Enhancement of mechanical, thermal and tribological properties of AAPS-modified graphene oxide/ polyamide 6 nanocomposites

Abstract

Abstract Polymer composites exploiting the outstanding properties of graphene have already attracted considerable attention. Amino-modified graphene oxide (AMG) was designed via N-(2-aminoethyl)-3-aminopropyltrimethoxysilane (AAPS) anchoring on the sheets' surfaces, as confirmed by X-ray photoelectron and fourier transform infrared spectroscopy data. It was found that the AMG had good dispersity and higher thermal stability.

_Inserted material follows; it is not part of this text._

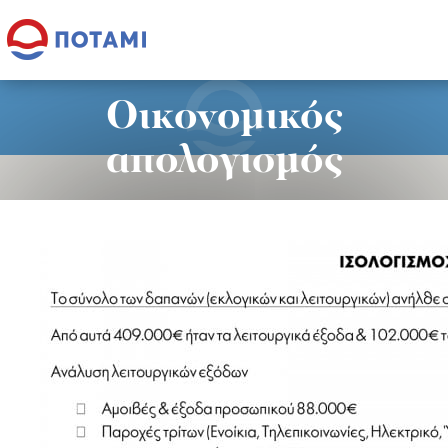
Οικονομικός
απολογισμός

AMG/PA6 composites with various weight percentages of graphene platelets (0, 0.25, 0.5, 0.75, 1%) were prepared by solution blending and melting mixture. AMG markedly reduced the friction coefficient and increased the wear resistance of the polymer composites. It was shown that the friction coefficient of the AMG/PA6 composite reached 0.237, i.e., 44.6% lower than that of neat PA6, and the wear rate was decreased by 33.2%. The relations of the mechanical, thermal, tribological properties and the microstructure of the AMG/PA6 composites were also discussed. Such enhancement of tribological performance was primarily attributed to the synergistic influence of the mechanical and thermal properties of the composites and the high self-lubricity of AMG.